It’s 78° and sunny in Venice. The southwest swell is drawing surfers and sun-worshippers to the beach. But inside a nearby house, the residents couldn’t care less.
They crowd around high-end PC rigs, yelling into headsets.Their hands are blurs over keyboards, mice dart across tabletops. The air is hot and and a cacophony fills the halls. Welcome to esports and the house of team Fnatic.
The Fnatic team plays Overwatch, Blizzard’s newest and fastest growing esports title. Fans are drawn by the opportunity to watch pros play at levels they can only dream about, like weekend golfers following Master’s pros across the fairways. Esports is well on its way to becoming big business and like all new businesses, entrepreneurs are founding companies to ride this wave of growth. Los Angeles is the Western epicenter of esports and fast becoming the hub for esports startups.
Los Angeles has always attracted ambitious entrepreneurs who have built fortunes creating content — movies, music, television. In the ‘90s, entrepreneurs crossed computers with Hollywood and created today’s video game giants including Activision and Blizzard.
As those companies grew, related segments including mobile games, ad tech, analytics, multi-channel networks, social and subscription commerce evolved. All this activity positioned Los Angeles to become the global capital of the next big sector — esports, which lives at the intersections of entertainment, games, and sports. Los Angeles is now the undisputed esports startup headquarters in America.
First, it is home to Riot Games, Blizzard and Activision. These three video game companies collectively publish many of the largest esports titles including League of Legends, Hearthstone, Overwatch, and Starcraft II. To support the activities of these companies, the major esports tournament organizers ESL, FACEIT and Major League Gaming have offices here.

(Items from a data source)
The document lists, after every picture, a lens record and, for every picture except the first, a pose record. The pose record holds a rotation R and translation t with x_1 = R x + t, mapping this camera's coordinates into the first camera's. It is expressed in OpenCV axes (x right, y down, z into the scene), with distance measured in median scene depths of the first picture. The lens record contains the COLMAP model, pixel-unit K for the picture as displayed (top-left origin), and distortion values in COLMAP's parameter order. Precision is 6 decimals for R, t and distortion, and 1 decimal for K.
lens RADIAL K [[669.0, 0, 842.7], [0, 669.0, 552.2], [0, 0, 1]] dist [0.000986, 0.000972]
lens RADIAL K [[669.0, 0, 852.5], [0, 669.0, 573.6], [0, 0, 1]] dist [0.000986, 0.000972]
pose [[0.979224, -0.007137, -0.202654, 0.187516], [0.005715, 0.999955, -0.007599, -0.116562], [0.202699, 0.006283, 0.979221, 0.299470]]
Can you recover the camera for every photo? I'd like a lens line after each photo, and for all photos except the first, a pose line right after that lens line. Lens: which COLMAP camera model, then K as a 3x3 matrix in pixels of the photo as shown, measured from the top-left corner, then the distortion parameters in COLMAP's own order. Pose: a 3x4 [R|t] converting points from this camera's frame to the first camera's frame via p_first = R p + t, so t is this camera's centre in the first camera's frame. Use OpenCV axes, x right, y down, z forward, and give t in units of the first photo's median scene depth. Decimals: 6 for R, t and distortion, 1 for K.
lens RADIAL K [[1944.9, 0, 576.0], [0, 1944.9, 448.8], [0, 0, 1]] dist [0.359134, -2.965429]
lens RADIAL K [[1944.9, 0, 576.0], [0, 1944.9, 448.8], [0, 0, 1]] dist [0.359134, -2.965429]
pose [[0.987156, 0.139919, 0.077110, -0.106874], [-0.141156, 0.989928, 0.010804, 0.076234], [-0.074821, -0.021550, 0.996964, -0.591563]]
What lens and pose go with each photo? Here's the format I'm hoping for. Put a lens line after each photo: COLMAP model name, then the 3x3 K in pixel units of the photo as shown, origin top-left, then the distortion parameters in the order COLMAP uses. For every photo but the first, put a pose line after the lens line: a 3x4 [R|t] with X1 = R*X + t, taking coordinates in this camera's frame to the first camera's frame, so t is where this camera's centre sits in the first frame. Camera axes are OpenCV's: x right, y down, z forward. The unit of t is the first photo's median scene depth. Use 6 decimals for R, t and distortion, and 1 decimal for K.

**TASK INSTRUCTIONS:**
1 - In the text on esports in Los Angeles, which major tournament organizers are said to have offices in the city?
2 - Resume the text on esports in Los Angeles, picking up right after its final sentence.

**SOLVED TASKS:**
1 - ESL, FACEIT and Major League Gaming.

2 -
Also drawn to this burgeoning ecosystem are the North American esports teams, many of which have established team houses where their professional teams live and train — mostly train. Counter Logic Gaming, Team SoloMid, Immortals and Team Liquid, all major esports teams, now have bases here.
Twitch, YouTube, Facebook, Twitter and MLB Advanced Media dominate distribution and, while none yet run their esports operations from Los Angeles, both Facebook and YouTube have significant presences.
Potential competitors for esports distribution rights include Snapchat, Netflix, Amazon Video and Hulu, all LA-based or hosting major programming operations in the city.
The last requirement for a robust startup ecosystem is capital. Over the last few years, Los Angeles has seen tremendous growth in early-stage investors in the market. Veteran seed investors like Upfront Ventures, Greycroft Partners and Idealab have been joined by new players like BITKRAFT Esports Ventures, March Capital, Amplify, Crosscut Ventures, Embark Ventures, Science Inc., Karlin Ventures, Mucker Capital, Arena Ventures, LOWERCASE Capital, Luma Launch and others.
Investments include companies like Scopely (mobile games), Zefr (video technology), Loot Crate (subscription commerce), Whipclip (video sharing), Fullscreen (video content), and Victorius (fan engagement). There is a common thread that ties Los Angeles startups together — content. More often than not, the product that these companies are delivering is tied to content creation, consumption or monetization. With their support, the final piece of the esports start-up ecosystem is complete.
Esports as a category is a natural evolution of this investing activity. While video games have existed for several decades, it is only in the last ten years that businesses have evolved around the idea that an audience existed that would want to watch them.
Twitch.tv, the platform that is the granddaddy of video game streaming, did not even spin out of Justin.tv until 2011. And business models around esports are also fast-evolving with entrepreneurs focused on new ways to monetize sponsorships, digital goods, influencer marketing, and distribution. And so, we are seeing a community of esports startups beginning to coalesce in Los Angeles.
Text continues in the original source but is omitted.